Brassy mariachi music and vibrant piñatas, big tubs of guacamole and salsa, carne asada marinating in citrus juice and chicken smoking on the grill. Sound like a Sunday afternoon fiesta?
Actually, it’s the everyday shopping experience at Mexican markets all over the region, from traditional neighborhood tiendas including El Brinquito Market & Meat in Sonoma to large Latino supermarkets such as Rancho Mendoza in Santa Rosa. They offer a wide range of products, from marinated beef and chicken to more specialized items such as dried chiles, tres leches cakes and frozen, tropical fruits from Central America.
At Castañeda’s Marketplace in Windsor, shoppers are greeted by colorful, hand-painted murals alongside mounds of fresh produce and unusual herbs including fresh epazote and yerba santa (also known as mountain balm and sacred weed).
Once a shopping destination largely for Latinos, local Mexican markets now appeal to a wide range of cooks seeking exotic ingredients to spice up their dishes.
“What we have is a lot of ethnic stuff that’s hard to find,” owner Jose Castañeda said. “We also have the 20-pound bags of flour and 50-pound bags of cranberry beans. In the bulk section, we have maize for posole, beans and rice.”
In the La Cocina taqueria at the rear of the market, Castañeda serves paella dinners at 5 and 7 p.m. every Saturday, which include tapas, salad, sangria and dessert. The former high-tech salesman also serves a free breakfast for veterans on Saturdays.
The restaurant, which has long, wooden tables, also serves traditional Mexican items and some hybrid dishes that blend different foods from Mexico with those from around the world. The “chiladillas,” for example, combine the body of a quesadilla with the sauce of an enchilada.
Although he is a native of Michoacan, Castañeda is a big fan of Oaxacan food and tries to get as many ingredients as he can from that mountainous region south of Mexico City.

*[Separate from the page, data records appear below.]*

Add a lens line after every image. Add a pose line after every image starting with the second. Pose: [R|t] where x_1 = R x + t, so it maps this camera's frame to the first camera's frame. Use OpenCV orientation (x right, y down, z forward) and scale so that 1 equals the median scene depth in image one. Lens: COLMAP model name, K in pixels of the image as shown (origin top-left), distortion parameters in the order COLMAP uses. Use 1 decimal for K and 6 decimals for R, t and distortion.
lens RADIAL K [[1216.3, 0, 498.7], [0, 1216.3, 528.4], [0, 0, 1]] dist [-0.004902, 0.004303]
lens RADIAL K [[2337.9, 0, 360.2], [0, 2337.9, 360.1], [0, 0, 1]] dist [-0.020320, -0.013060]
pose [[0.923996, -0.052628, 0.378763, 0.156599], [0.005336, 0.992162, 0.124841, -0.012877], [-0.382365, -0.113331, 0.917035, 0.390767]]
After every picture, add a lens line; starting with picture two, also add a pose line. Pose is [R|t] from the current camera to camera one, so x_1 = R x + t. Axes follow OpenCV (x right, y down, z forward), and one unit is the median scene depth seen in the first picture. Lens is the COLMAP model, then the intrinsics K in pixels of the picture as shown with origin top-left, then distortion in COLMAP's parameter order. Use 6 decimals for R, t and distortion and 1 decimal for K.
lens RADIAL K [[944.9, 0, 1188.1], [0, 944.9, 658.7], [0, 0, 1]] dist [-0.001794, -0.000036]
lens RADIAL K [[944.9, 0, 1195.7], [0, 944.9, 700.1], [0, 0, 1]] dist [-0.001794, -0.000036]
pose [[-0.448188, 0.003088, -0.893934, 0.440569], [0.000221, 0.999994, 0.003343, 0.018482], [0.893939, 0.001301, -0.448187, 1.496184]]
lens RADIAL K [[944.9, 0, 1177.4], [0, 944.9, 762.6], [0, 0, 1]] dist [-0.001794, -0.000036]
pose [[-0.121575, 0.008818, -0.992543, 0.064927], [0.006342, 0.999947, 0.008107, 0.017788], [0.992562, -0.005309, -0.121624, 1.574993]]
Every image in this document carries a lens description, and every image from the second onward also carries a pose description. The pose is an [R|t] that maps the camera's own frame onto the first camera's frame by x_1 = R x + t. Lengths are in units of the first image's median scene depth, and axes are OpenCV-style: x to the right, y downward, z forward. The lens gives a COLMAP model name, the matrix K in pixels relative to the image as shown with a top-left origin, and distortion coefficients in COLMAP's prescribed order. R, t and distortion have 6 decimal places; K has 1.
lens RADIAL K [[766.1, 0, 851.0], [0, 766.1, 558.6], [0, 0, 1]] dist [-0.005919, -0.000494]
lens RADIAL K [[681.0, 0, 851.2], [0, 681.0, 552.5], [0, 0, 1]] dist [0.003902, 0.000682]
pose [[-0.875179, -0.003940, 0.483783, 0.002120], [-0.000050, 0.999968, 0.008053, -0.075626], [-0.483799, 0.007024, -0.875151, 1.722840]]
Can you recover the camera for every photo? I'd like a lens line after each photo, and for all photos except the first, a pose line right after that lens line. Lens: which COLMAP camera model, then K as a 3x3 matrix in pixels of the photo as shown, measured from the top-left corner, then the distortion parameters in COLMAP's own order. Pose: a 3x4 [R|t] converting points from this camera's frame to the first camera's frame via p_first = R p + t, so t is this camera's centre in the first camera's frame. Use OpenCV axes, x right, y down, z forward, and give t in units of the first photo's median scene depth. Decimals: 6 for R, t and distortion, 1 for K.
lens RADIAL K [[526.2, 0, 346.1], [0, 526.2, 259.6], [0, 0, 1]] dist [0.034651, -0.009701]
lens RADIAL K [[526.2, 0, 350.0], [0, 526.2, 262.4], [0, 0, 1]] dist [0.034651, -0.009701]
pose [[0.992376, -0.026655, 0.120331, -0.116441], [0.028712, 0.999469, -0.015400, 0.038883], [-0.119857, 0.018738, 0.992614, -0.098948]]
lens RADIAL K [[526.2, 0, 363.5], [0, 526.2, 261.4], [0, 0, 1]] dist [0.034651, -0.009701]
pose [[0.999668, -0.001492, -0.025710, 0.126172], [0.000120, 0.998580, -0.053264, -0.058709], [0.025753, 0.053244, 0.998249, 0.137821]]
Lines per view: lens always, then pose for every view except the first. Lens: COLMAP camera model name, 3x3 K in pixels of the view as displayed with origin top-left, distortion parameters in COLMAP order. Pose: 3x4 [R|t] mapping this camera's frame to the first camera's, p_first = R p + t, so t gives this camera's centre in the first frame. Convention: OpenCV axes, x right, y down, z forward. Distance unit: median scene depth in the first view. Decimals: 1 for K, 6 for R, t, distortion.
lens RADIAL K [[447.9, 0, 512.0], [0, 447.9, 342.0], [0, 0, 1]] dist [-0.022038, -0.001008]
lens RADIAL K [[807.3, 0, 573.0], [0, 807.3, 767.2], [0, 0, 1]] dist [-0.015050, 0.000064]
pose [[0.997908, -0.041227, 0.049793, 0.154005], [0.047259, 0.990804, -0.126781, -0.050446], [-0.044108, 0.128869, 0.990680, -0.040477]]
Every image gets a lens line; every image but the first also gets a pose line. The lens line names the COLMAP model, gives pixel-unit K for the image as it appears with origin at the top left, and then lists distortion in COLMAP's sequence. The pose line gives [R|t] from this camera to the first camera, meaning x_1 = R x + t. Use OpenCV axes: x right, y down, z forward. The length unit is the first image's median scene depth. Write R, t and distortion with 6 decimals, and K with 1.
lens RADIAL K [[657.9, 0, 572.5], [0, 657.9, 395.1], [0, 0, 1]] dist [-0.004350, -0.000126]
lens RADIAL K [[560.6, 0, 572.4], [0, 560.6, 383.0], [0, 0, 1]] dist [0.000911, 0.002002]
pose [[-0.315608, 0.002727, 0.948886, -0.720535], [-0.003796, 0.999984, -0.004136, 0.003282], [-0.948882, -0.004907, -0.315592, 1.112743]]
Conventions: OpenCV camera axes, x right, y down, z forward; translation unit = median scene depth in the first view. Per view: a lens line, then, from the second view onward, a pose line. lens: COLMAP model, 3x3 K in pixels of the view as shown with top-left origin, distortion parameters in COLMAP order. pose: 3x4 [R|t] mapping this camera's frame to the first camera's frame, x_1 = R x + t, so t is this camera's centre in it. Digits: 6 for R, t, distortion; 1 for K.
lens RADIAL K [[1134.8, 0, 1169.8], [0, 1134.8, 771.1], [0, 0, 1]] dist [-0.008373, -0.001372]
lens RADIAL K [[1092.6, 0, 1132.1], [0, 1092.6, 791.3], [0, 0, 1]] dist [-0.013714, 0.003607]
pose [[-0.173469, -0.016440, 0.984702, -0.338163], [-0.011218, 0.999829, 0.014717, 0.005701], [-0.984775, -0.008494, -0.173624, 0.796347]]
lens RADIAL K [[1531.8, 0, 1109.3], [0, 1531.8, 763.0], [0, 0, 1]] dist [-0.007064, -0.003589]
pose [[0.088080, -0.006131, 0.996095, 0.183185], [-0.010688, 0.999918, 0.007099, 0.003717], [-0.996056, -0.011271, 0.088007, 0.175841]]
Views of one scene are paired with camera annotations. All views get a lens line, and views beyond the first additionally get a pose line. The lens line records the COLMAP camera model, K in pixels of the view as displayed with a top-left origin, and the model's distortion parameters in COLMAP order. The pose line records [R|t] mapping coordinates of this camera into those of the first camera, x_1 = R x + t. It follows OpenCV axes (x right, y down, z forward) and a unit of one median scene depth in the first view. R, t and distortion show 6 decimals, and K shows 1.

“It is so diverse and the food is unlike the rest of Mexico,” he said. “It’s a huge surprise.”
To help people learn how to use unusual Latino ingredients, Castañeda has started giving cooking classes at the marketplace, showcasing everything from the different kinds of dried chiles to unusual cuts of meat, such as pork feet.
“Toward the end of September I start the holiday cooking series, where we focus on tamales and the holiday foods,” he said. “On our Facebook page, there are how-to videos, and that seems to help people, too.”
“I probably shop here twice a week,” said Shari Quick of Santa Rosa, while perusing the overflowing produce aisle at Lola’s Market on Santa Rosa’s Petaluma Hill Road. “Even if I don’t speak Spanish, they are always able to help me, and they are very friendly. It’s a good alternative to Safeway.”
Meanwhile, Lea Barron-Thomas was picking up lunch at the prepared foods counter at Lola’s, which included cooked beans, chiles rellenos, chicken mole, salsa and tortillas.
“If I could pick one food to eat every day, it would be tacos,” the Santa Rosan said. “If you put something in a taco with salsa, it’s delicious.”
Because it’s so close, chef Liza Hinman of The Spinster Sisters in Santa Rosa often shops at Lola’s for the restaurant kitchen’s needs, but when she’s cooking for her family, the Healdsburg resident stops by the Lola’s store on Healdsburg Avenue, Panaderia Costa Chica across the street or Casa del Mole just north of the Plaza.
“My husband and I both love to cook,” she said. “I like to make a red posole with the dried chiles, and he likes to do a braised pork stew with the chiles.”
The unusual items on Hinman’s shopping list include dried hibiscus to make agua fresca fruit drinks for parties, sour limes for cocktails and fresh garbanzo beans in the shell.
“You can roast the garbanzos in the shell, and they kind of steam,” she said. “We pass them with lime zest and sea salt. It’s like Mexican edamame.”
Most of the Hispanic markets also house a taqueria, where hungry folks can sit down for ceviche or pick up a rotisserie chicken with rice, beans and tortillas to go.
Sonoma resident Bryan Jones, chef at St. Francis Winery in Santa Rosa, likes to stop at El Brinquito Market & Meat in Sonoma, where the intoxicating aroma of grilled chicken wafts across Highway 12 on weekends.
“Inside, there is a large meat counter that sells Mexican-style cuts of meats,” he said. “They make their own chorizo and morcilla (Spanish blood sausage), which is amazing … and there’s a taqueria in back. But you go there on weekends for the famous grilled chickens.”